It is with great pleasure that the Frederic and Eileen Whitaker Foundation announces the winners for its’ inaugural Art Scholarship for students studying Art or Museum studies.
The Art Scholarship Program was established to help art students meet the diverse educational needs of today’s professional art and museum world and we hope that the Scholarship Award will aid these talented students along their artistic/professional journey.
Our first year saw a small but talented group of artists apply, and the winners are of a very high caliber. They exhibited the skills and knowledge base that we were hoping for and coincidentally both are seniors at Massachussetts College of Art, Eileen’s alma mater! We wish them both the best of luck in their future endeavours.
Julianne is a printmaker and mixed media based artist. Coming from a biracial background, her works combine seemingly disparate personal and social symbols coexisting within the same context. Her style is highly influenced by old masters, Spanish culture and New Orleans. In her application, Julianne states:
Transculturalization is a term coined by Cuban anthropologist Fernando Ortiz meaning to have a converging of cultures on the macro level as well as interpersonally. Being a multiethnic artist, I walk the line of many cultures but feel unable to fully find myself within any of them. If awarded the Frederick Whitaker and Eileen Monaghan Whitaker Foundation Scholarship, I would travel to Cuba to determine the trans-cultural relationship that parallels the conflict and resolution within the context of my work. Transculturation reflects the natural inclination of people to resolve conflicts over time, rather than intensifying them.

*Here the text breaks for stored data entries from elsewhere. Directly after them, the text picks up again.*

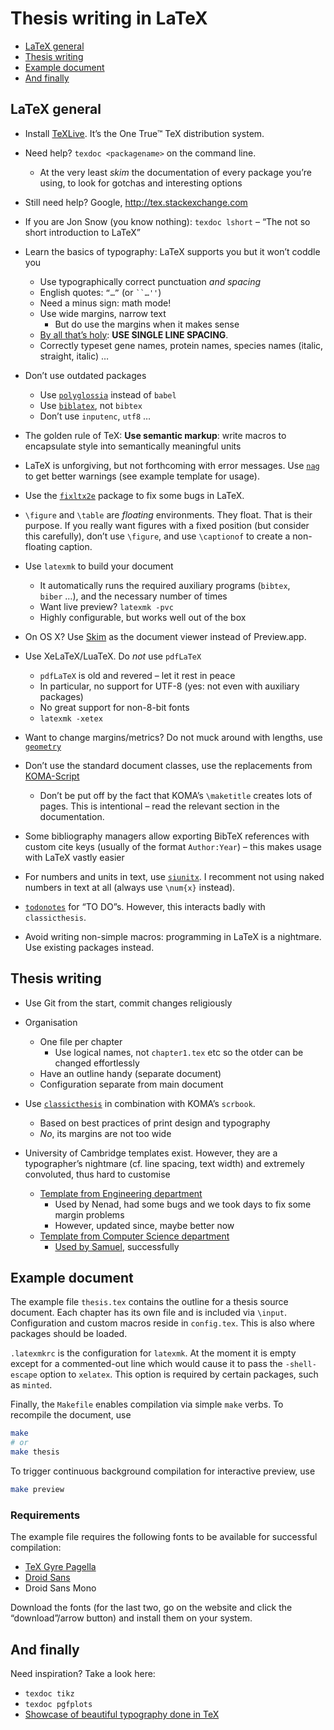 Thesis writing in LaTeX
=======================

* [LaTeX general](#latex-general)
* [Thesis writing](#thesis-writing)
* [Example document](#example-document)
* [And finally](#and-finally)

## LaTeX general

* Install [TeXLive][]. It’s the One True™ TeX distribution system.

* Need help? `texdoc <packagename>` on the command line.
    * At the very least *skim* the documentation of every package you’re using,
      to look for gotchas and interesting options

* Still need help? Google, <http://tex.stackexchange.com>

* If you are Jon Snow (you know nothing): `texdoc lshort`
  – “The not so short introduction to LaTeX”

* Learn the basics of typography: LaTeX supports you but it won’t coddle you
    * Use typographically correct punctuation *and spacing*
    * English quotes: `“…”` (or <code>\`\`…''</code>)
    * Need a minus sign: math mode!
    * Use wide margins, narrow text
        * But do use the margins when it makes sense
    *  [By all that’s holy][faq-spacing]: **USE SINGLE LINE SPACING**.
    * Correctly typeset gene names, protein names, species names (italic,
      straight, italic) …

* Don’t use outdated packages
    * Use [`polyglossia`][polyglossia] instead of `babel`
    * Use [`biblatex`][biblatex], not `bibtex`
    * Don’t use `inputenc`, `utf8` …

* The golden rule of TeX: **Use semantic markup**: write macros to encapsulate
  style into semantically meaningful units

* LaTeX is unforgiving, but not forthcoming with error messages. Use
  [`nag`][nag] to get better warnings (see example template for usage).

* Use the [`fixltx2e`][fixltx2e] package to fix some bugs in LaTeX.

* `\figure` and `\table` are *floating* environments. They float. That is their
  purpose. If you really want figures with a fixed position (but consider this
  carefully), don’t use `\figure`, and use `\captionof` to create a non-floating
  caption.

* Use `latexmk` to build your document
    * It automatically runs the required auxiliary programs (`bibtex`,
      `biber` …), and the necessary number of times
    * Want live preview? `latexmk -pvc`
    * Highly configurable, but works well out of the box

* On OS X? Use [Skim][] as the document viewer instead of Preview.app.

* Use XeLaTeX/LuaTeX. Do *not* use `pdfLaTeX`
    * `pdfLaTeX` is old and revered – let it rest in peace
    * In particular, no support for UTF-8 (yes: not even with auxiliary
      packages)
    * No great support for non-8-bit fonts
    * `latexmk -xetex`

* Want to change margins/metrics? Do not muck around with lengths, use
  [`geometry`][geometry]

* Don’t use the standard document classes, use the replacements from
  [KOMA-Script][KOMA]
  * Don’t be put off by the fact that KOMA’s `\maketitle` creates lots of pages.
    This is intentional – read the relevant section in the documentation.

* Some bibliography managers allow exporting BibTeX references with custom cite
  keys (usually of the format `Author:Year`) – this makes usage with LaTeX
  vastly easier

* For numbers and units in text, use [`siunitx`][siunitx]. I recomment not using
  naked numbers in text at all (always use `\num{x}` instead).

* [`todonotes`][todonotes] for “TO DO”s. However, this interacts badly with
  `classicthesis`.

* Avoid writing non-simple macros: programming in LaTeX is a nightmare. Use
  existing packages instead.

## Thesis writing

* Use Git from the start, commit changes religiously

* Organisation
    * One file per chapter
        * Use logical names, not `chapter1.tex` etc so the otder can be changed
          effortlessly
    * Have an outline handy (separate document)
    * Configuration separate from main document

* Use [`classicthesis`][classicthesis] in combination with KOMA’s `scrbook`.
    * Based on best practices of print design and typography
    * *No*, its margins are not too wide

* University of Cambridge templates exist. However, they are a typographer’s
  nightmare (cf. line spacing, text width) and extremely convoluted, thus hard
  to customise
  * [Template from Engineering department][template-engineering]
    * Used by Nenad, had some bugs and we took days to fix some margin problems
    * However, updated since, maybe better now
  * [Template from Computer Science department][template-cs]
    * [Used by Samuel][sam-thesis], successfully

## Example document

The example file `thesis.tex` contains the outline for a thesis source document.
Each chapter has its own file and is included via `\input`. Configuration and
custom macros reside in `config.tex`. This is also where packages should be
loaded.

`.latexmkrc` is the configuration for `latexmk`. At the moment it is empty
except for a commented-out line which would cause it to pass the `-shell-escape`
option to `xelatex`. This option is required by certain packages, such as
`minted`.

Finally, the `Makefile` enables compilation via simple `make` verbs. To
recompile the document, use

```bash
make
# or
make thesis
```

To trigger continuous background compilation for interactive preview, use

```bash
make preview
```

### Requirements

The example file requires the following fonts to be available for successful
compilation:

* [TeX Gyre Pagella][tex-gyre]
* [Droid Sans][droid]
* Droid Sans Mono

Download the fonts (for the last two, go on the website and click the
“download”/arrow button) and install them on your system.

## And finally

Need inspiration? Take a look here:

* `texdoc tikz`
* `texdoc pgfplots`
* [Showcase of beautiful typography done in TeX][showcase]

[TeXLive]: https://www.tug.org/texlive/
[faq-spacing]: http://www.tex.ac.uk/cgi-bin/texfaq2html?label=linespace
[Skim]: http://skim-app.sourceforge.net/
[fixltx2e]: http://www.ctan.org/pkg/fixltx2e
[nag]: http://www.ctan.org/pkg/nag
[polyglossia]: http://www.ctan.org/pkg/polyglossia
[biblatex]: http://www.ctan.org/pkg/biblatex
[geometry]: http://www.ctan.org/pkg/geometry
[KOMA]: http://www.ctan.org/pkg/koma-script
[classicthesis]: http://www.ctan.org/pkg/classicthesis
[siunitx]: http://www.ctan.org/pkg/siunitx
[todonotes]: http://www.ctan.org/pkg/todonotes
[template-engineering]: https://github.com/kks32/phd-thesis-template
[template-cs]: https://github.com/cambridge/thesis
[sam-thesis]: https://github.com/loopasam/thesis
[showcase]: http://tex.stackexchange.com/q/1319/42
[tex-gyre]: http://www.gust.org.pl/projects/e-foundry/tex-gyre/pagella/qpl2.004otf.zip
[droid]: http://www.google.com/fonts#UsePlace:use/Collection:Droid+Sans|Droid+Sans+Mono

The process of watercolor monotype has allowed me to further evolve my imagery conceptually. I use the bleeding and separation of watercolor to convey personal versus external struggle. Being a bi-racial artist who appears mostly white, I have my footing in two cultures but feel socially separated. There’s discomfort in the fact that I feel unable to claim identity as Latina or Caucasian. This disconnect allows me to find where I belong within my watercolors. The content of my art combines seemingly disparate symbols that coexist within the dream-life context I create. My style represents personal and social symbols that are diluted or amplified in meaning through intensity, relationship, placement, or environment. I question gender, sexuality, culture and family roles.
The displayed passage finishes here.